What you are asked to do ::
All entries below must be written out verbatim, and the images must be dropped.

[Saved entries]

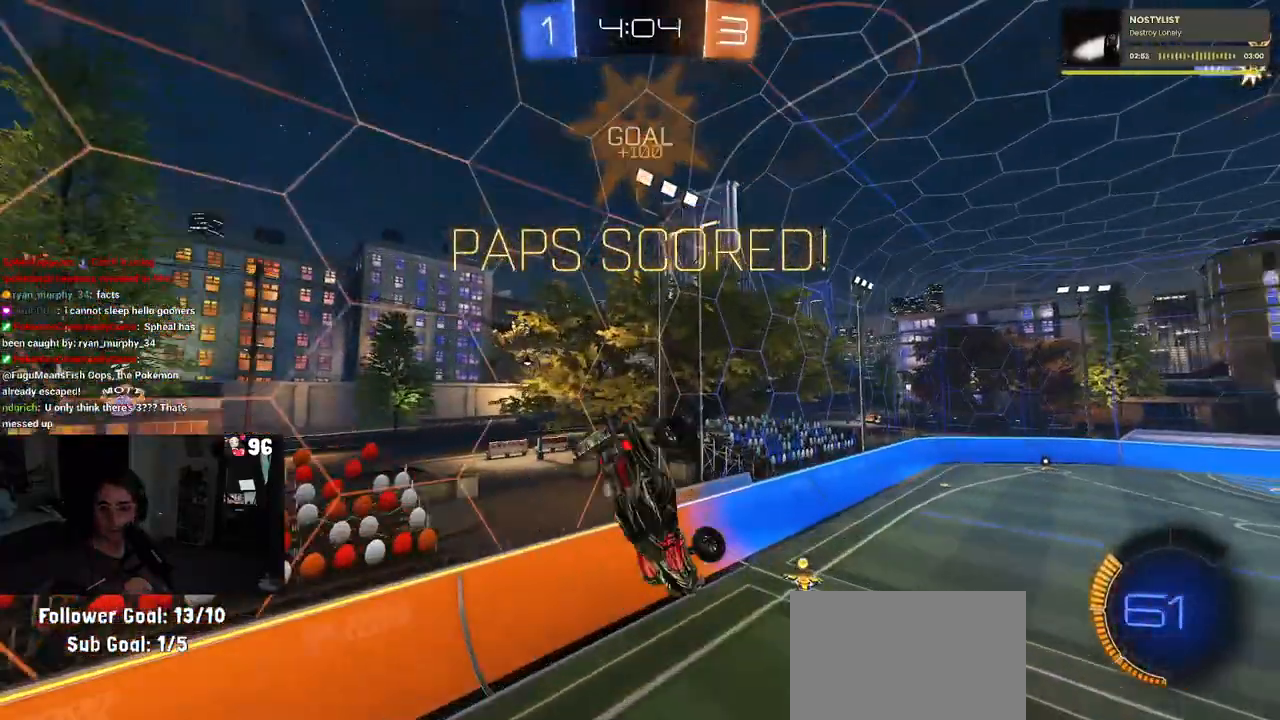
{"buttons": ["SQUARE"], "left_stick": "center", "right_stick": "center", "events": [[117, "SQUARE", "down"], [217, "left_stick", "center"]]}
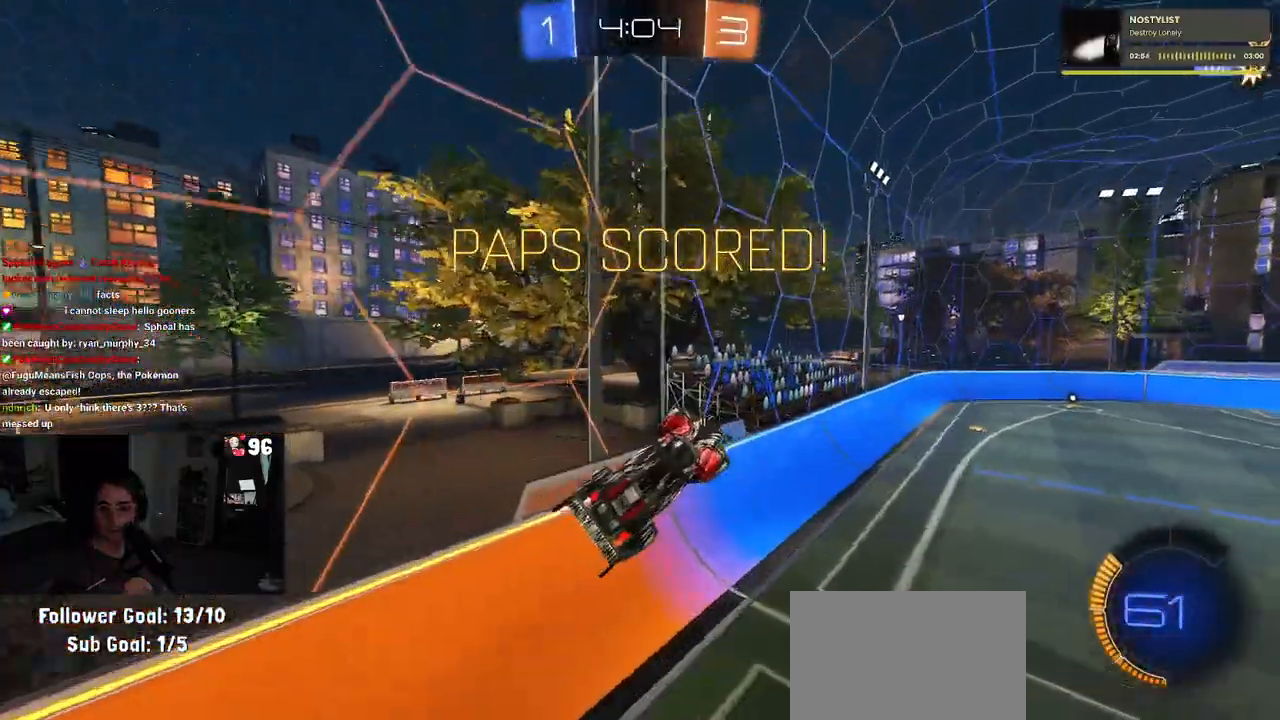
{"buttons": ["CROSS", "SQUARE"], "left_stick": "up-right", "right_stick": "center", "events": [[83, "left_stick", "up-right"], [200, "CROSS", "down"], [317, "CROSS", "up"], [383, "CROSS", "down"]]}
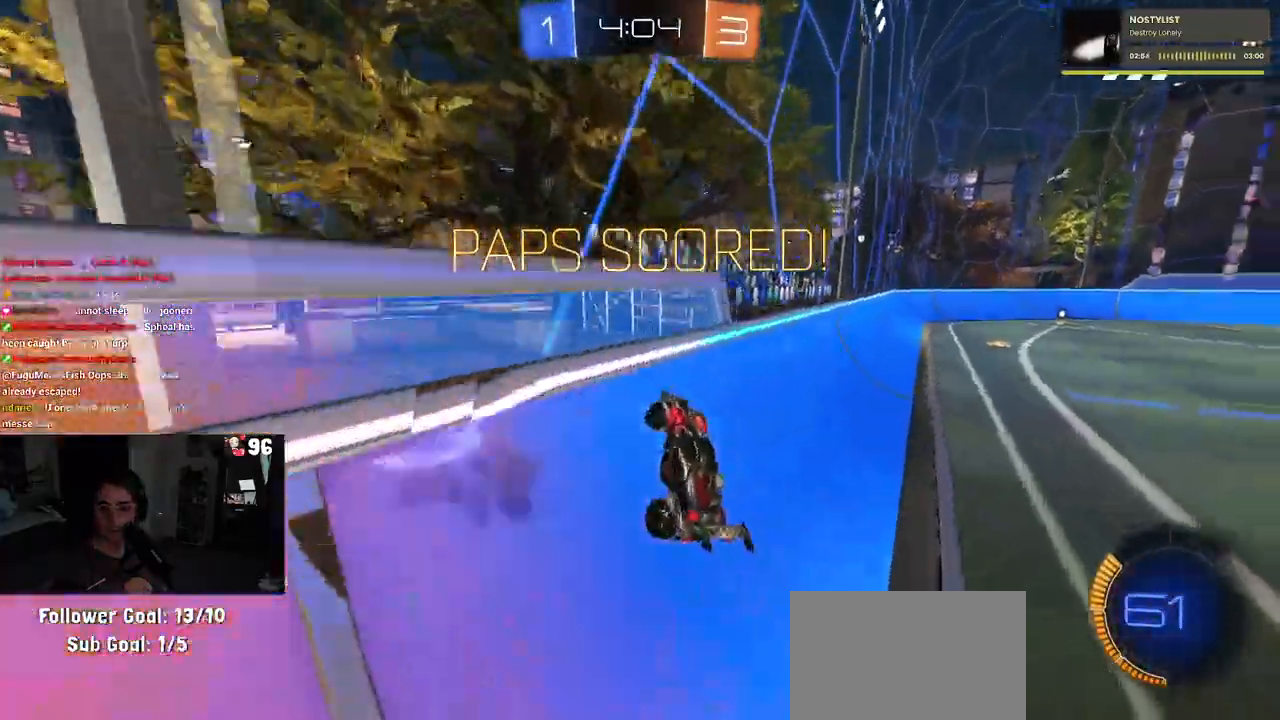
{"buttons": [], "left_stick": "up-right", "right_stick": "center", "events": [[17, "CROSS", "up"], [117, "CROSS", "down"], [200, "CROSS", "up"], [317, "CROSS", "down"], [433, "CROSS", "up"], [467, "SQUARE", "up"]]}
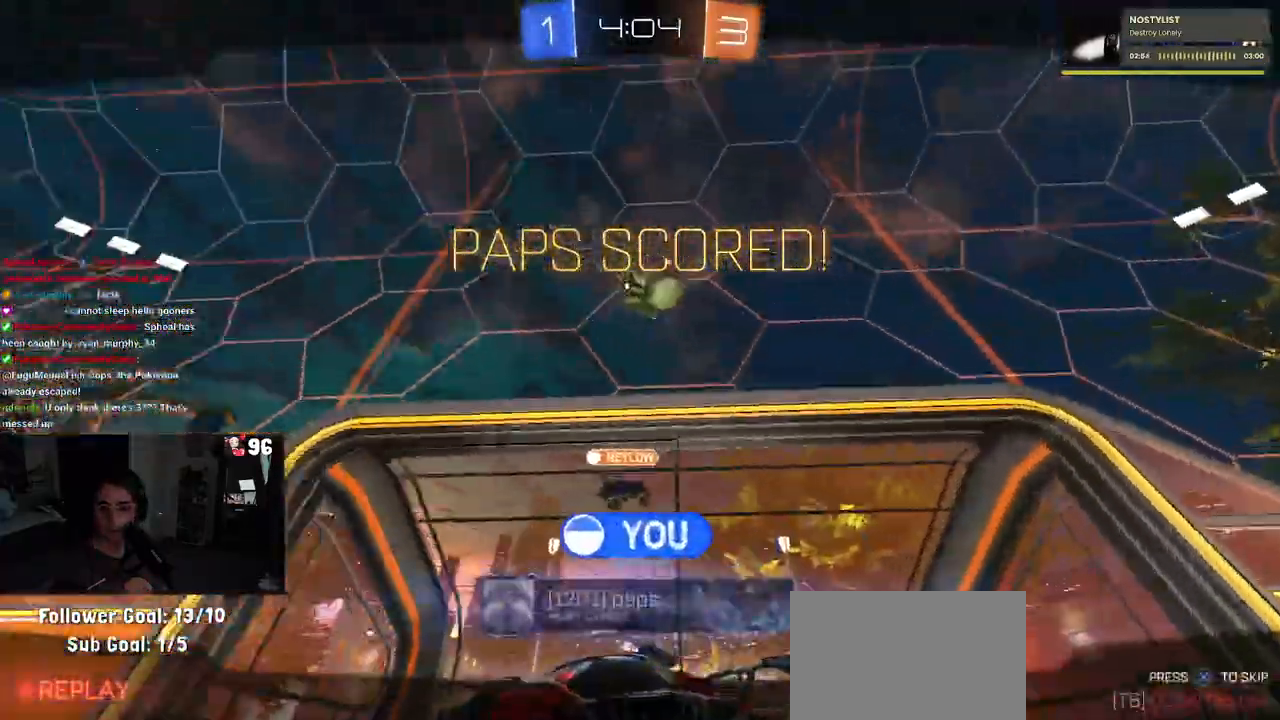
{"buttons": [], "left_stick": "center", "right_stick": "center", "events": [[183, "left_stick", "center"]]}
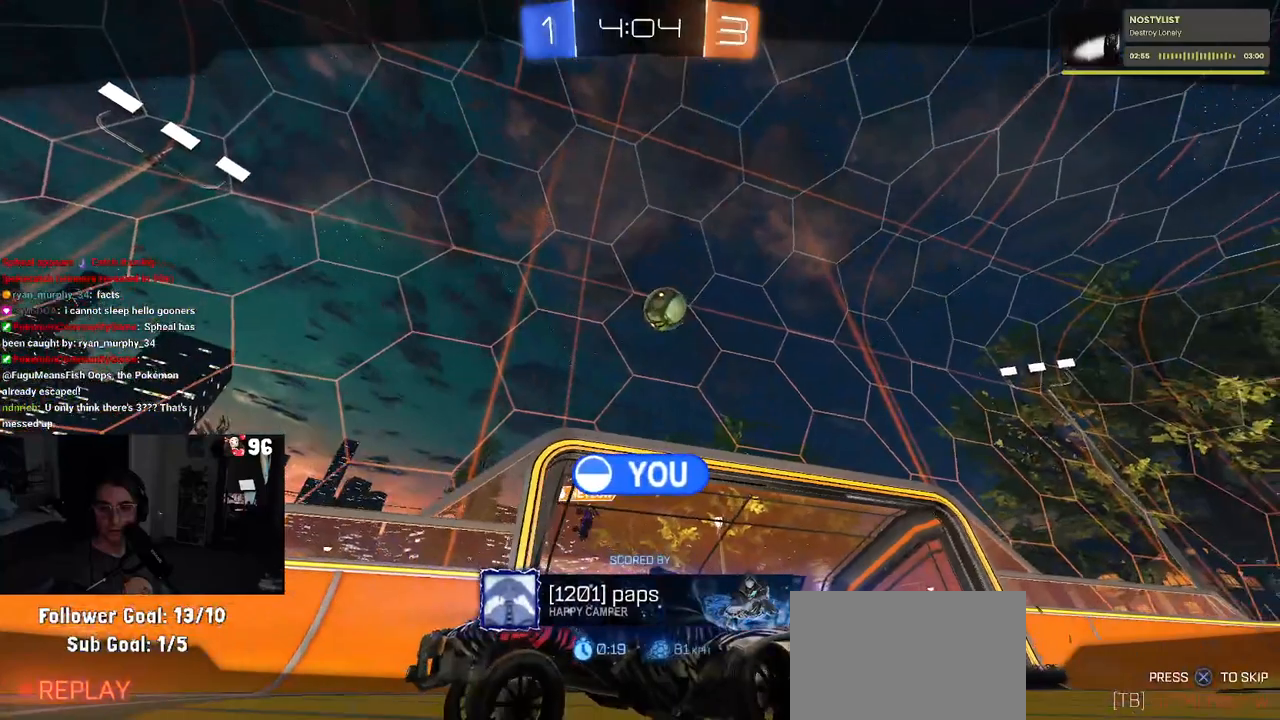
{"buttons": [], "left_stick": "center", "right_stick": "center", "events": []}
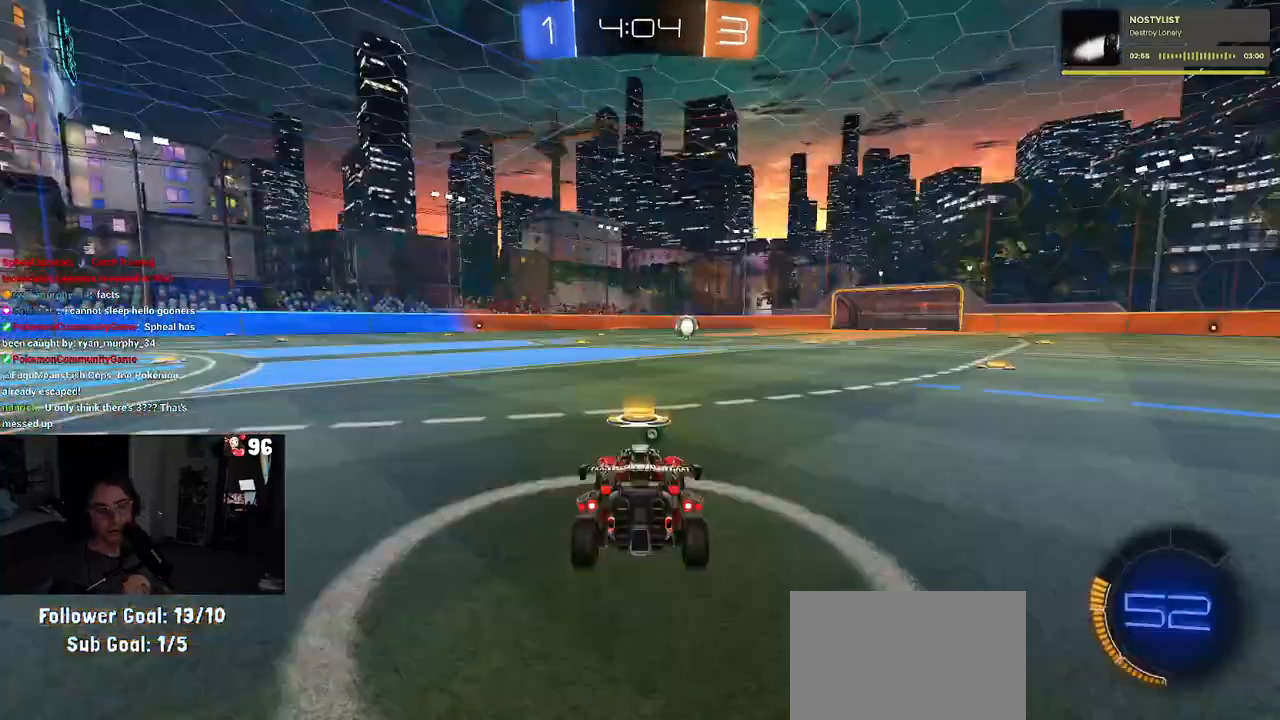
{"buttons": [], "left_stick": "center", "right_stick": "center", "events": []}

Exercise solution ::
{"buttons": ["SQUARE"], "left_stick": "center", "right_stick": "center", "events": [[117, "SQUARE", "down"], [217, "left_stick", "center"]]}
{"buttons": ["CROSS", "SQUARE"], "left_stick": "up-right", "right_stick": "center", "events": [[83, "left_stick", "up-right"], [200, "CROSS", "down"], [317, "CROSS", "up"], [383, "CROSS", "down"]]}
{"buttons": [], "left_stick": "up-right", "right_stick": "center", "events": [[17, "CROSS", "up"], [117, "CROSS", "down"], [200, "CROSS", "up"], [317, "CROSS", "down"], [433, "CROSS", "up"], [467, "SQUARE", "up"]]}
{"buttons": [], "left_stick": "center", "right_stick": "center", "events": [[183, "left_stick", "center"]]}
{"buttons": [], "left_stick": "center", "right_stick": "center", "events": []}
{"buttons": [], "left_stick": "center", "right_stick": "center", "events": []}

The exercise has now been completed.